The group name was altered in some markets to "Sheila & B. Devotion", while in others the name Sheila B. Devotion was maintained. Essentially, the US market knew the act as "Sheila & B. Devotion", while Canada, Australia, the UK, Ireland and the European markets stuck with the name Sheila B. Devotion. In 1979, the name was officially changed to Sheila & B. Devotion across all markets internationally. In the meantime, the Love Me Baby album (featuring the two above-mentioned hits) came out. The group promoted their records on the major European TV shows (Musikladen, Disco and Top of the Pops).

Sheila & B. Devotion scored other songs on the charts including "I Don't Need A Doctor", "Hôtel De La Plage", "You Light My Fire" and "Seven Lonely Days."

===Collaboration with Chic===
In 1979, Sheila collaborated with Nile Rodgers and Bernard Edwards of Chic on the King of the World album. The album featured "Spacer", which peaked at #18 on the UK Singles Chart.

===Break-up===
Shortly after the release of the "King Of The World" single, Sheila & B. Devotion disbanded. Due to the disco backlash, Sheila chose a pop-rock style and recorded in 1981 an album, Little Darlin, produced by Keith Olsen. It was her last international project.

===Legacy===
Swedish band Alcazar's 2000 song "Crying at the Discoteque" samples "Spacer". "Crying at the Discoteque" topped the dance charts in some countries, and was covered by British singer Sophie Ellis-Bextor in 2020.

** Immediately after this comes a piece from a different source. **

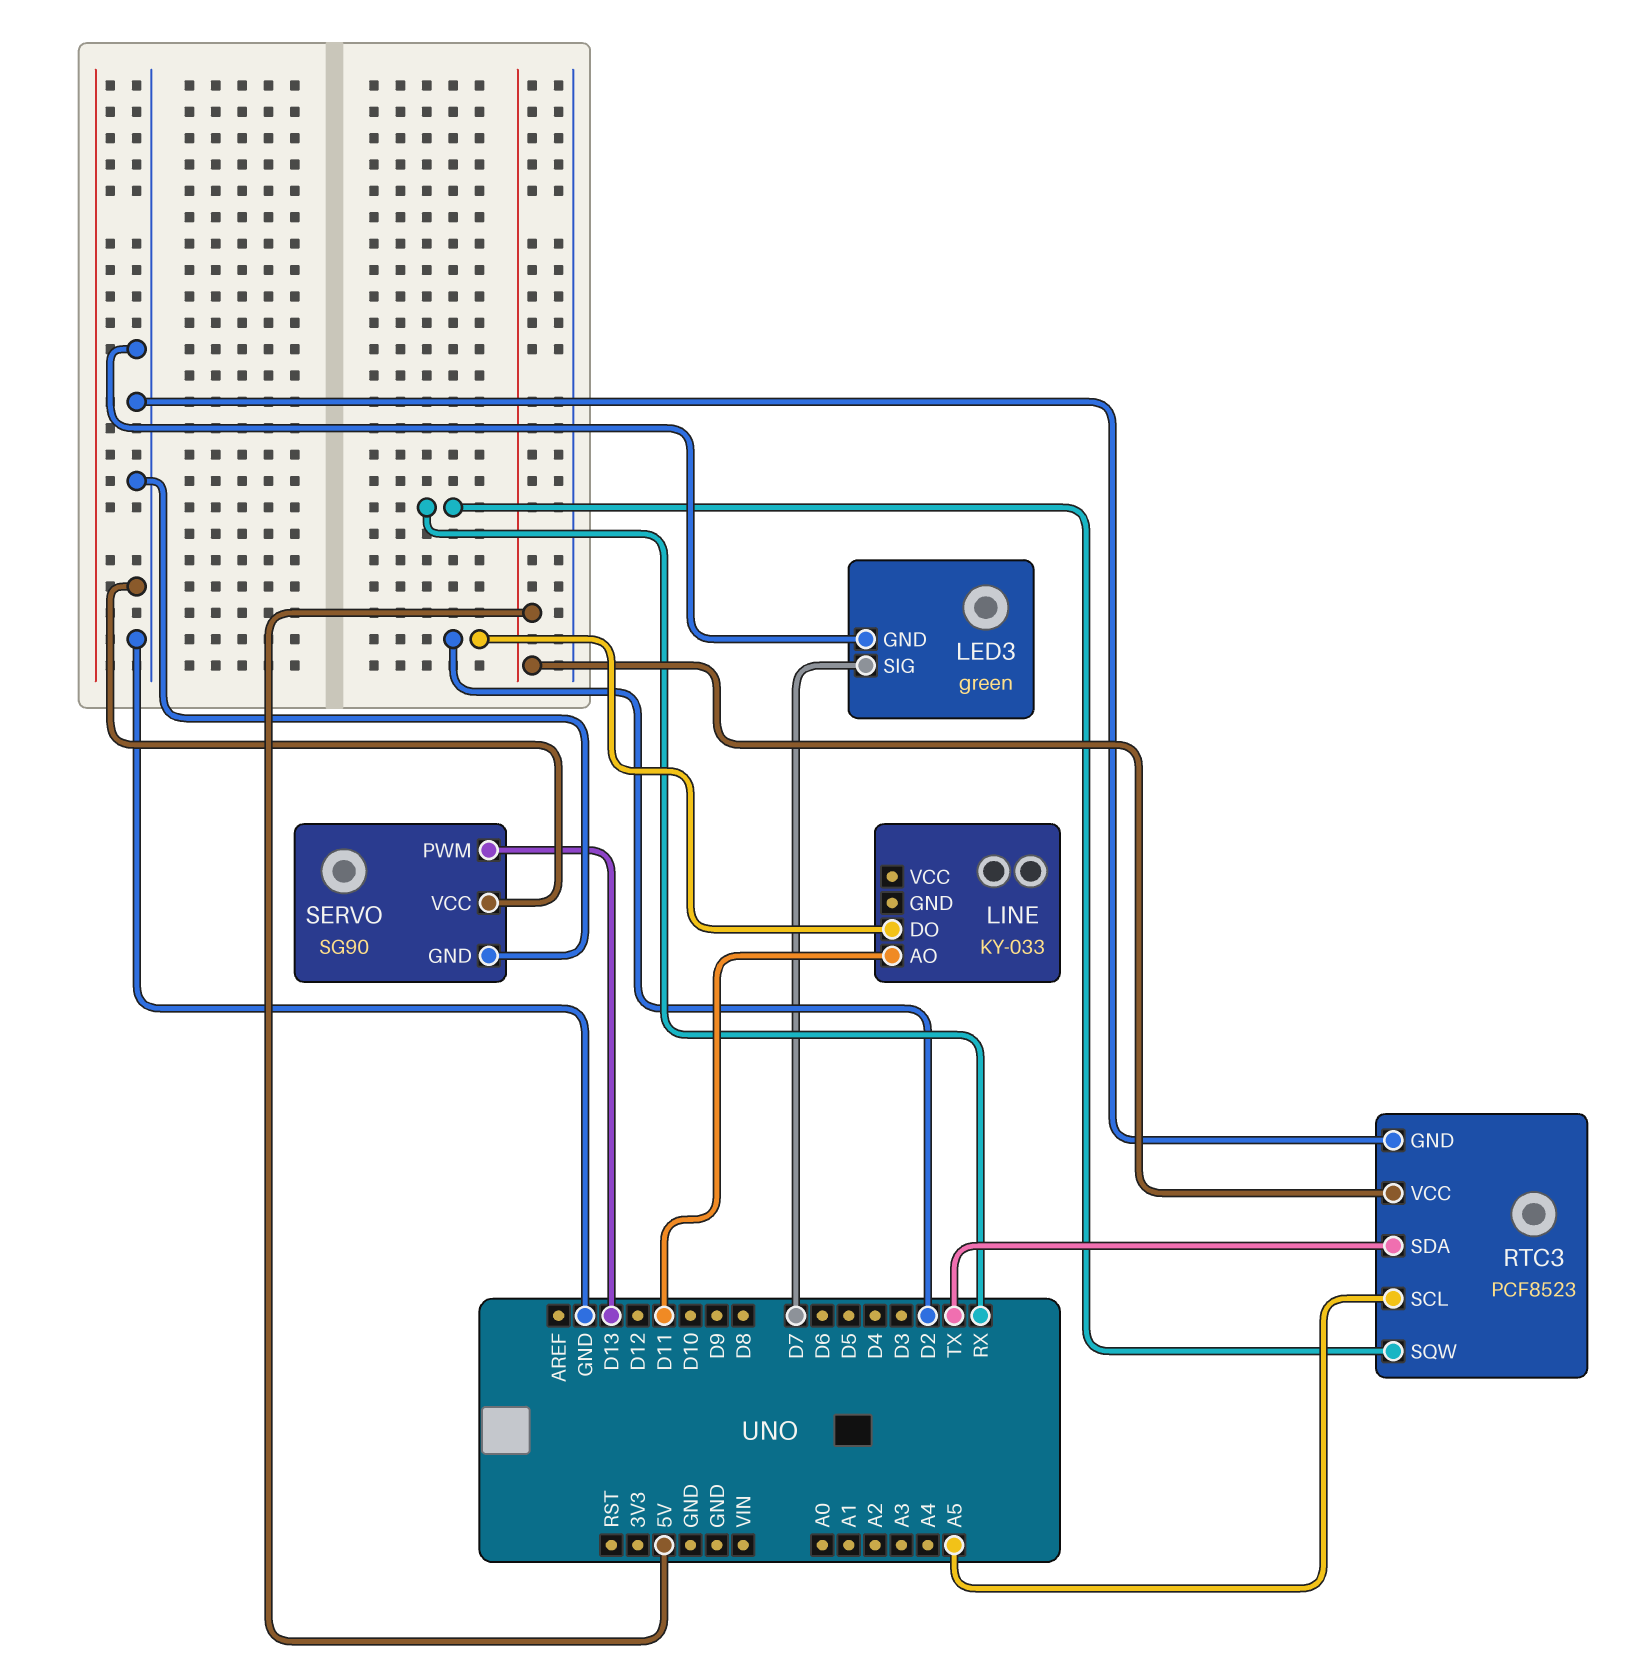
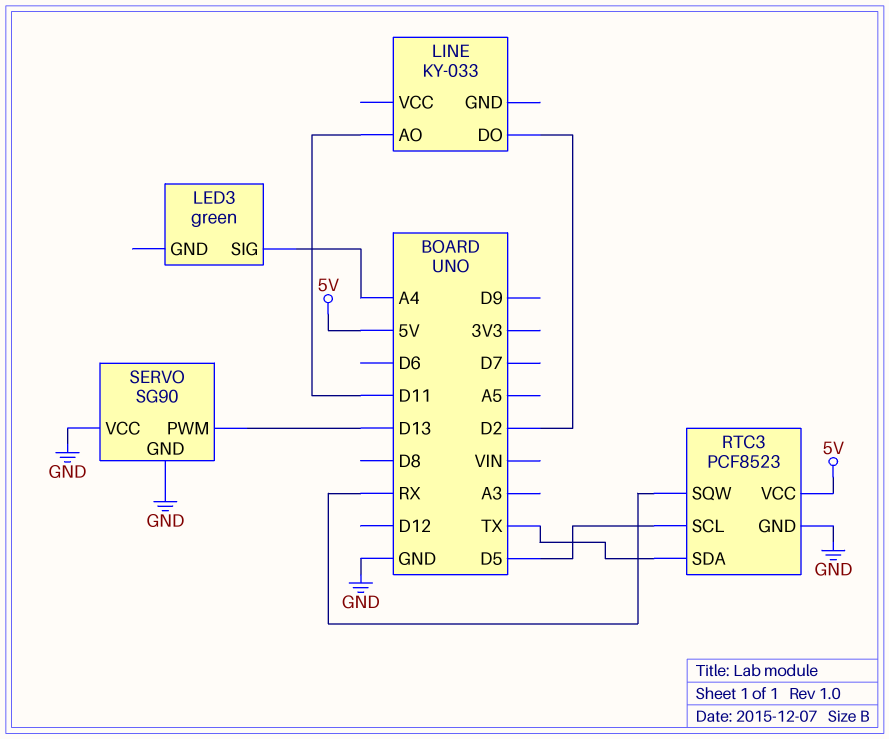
LED3 pin GND: GND -> none
LED3 pin SIG: D7 -> A4
RTC3 pin SCL: A5 -> D5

"Spacer" was played at 2024 Paris Olympics opening ceremony.

==Discography==
=== Studio albums ===

| Title | Album details | Peak chart positions |  |  |  |
| AUS | BEL (WA) | FRA | SWE |
| Singin' in the Rain or Love Me Baby | Released: 1977; Label: Carrere; | 48 | — | 168 | 8 |
| King of the World | Released: 1980; Label: Carrere; | — | 21 | 199 | — |

=== Compilation albums ===

| Title | Album details | Peak chart positions |
FRA
| Disque d'Or | Released: 1979; Label: Carrere; | 141 |
| The Disco Singles | Released: 2007; Label: Warner; | 109 |

=== Charted singles ===

Title: Year; Peak chart positions; Album
AUS: BEL (FL); BEL (WA); GER; NL; SWE; UK; US Dance
"Love Me Baby": 1977; —; 10; 16; 9; 19; —; —; —; Singin' in the Rain or Love Me Baby
"Singin' in the Rain": 23; 2; 1; 6; 4; 2; 11; 30
"You Light My Fire": 1978; —; —; —; 36; —; —; 44; —; Non-album singles
"Hôtel de la plage": —; 20; —; —; —; —; —; —
"Seven Lonely Days": 1979; —; —; —; 50; —; 16; —; —
"Spacer": 95; 14; —; 9; 22; —; 18; 44; King of the World
"—" denotes a recording that did not chart or was not released in that territory.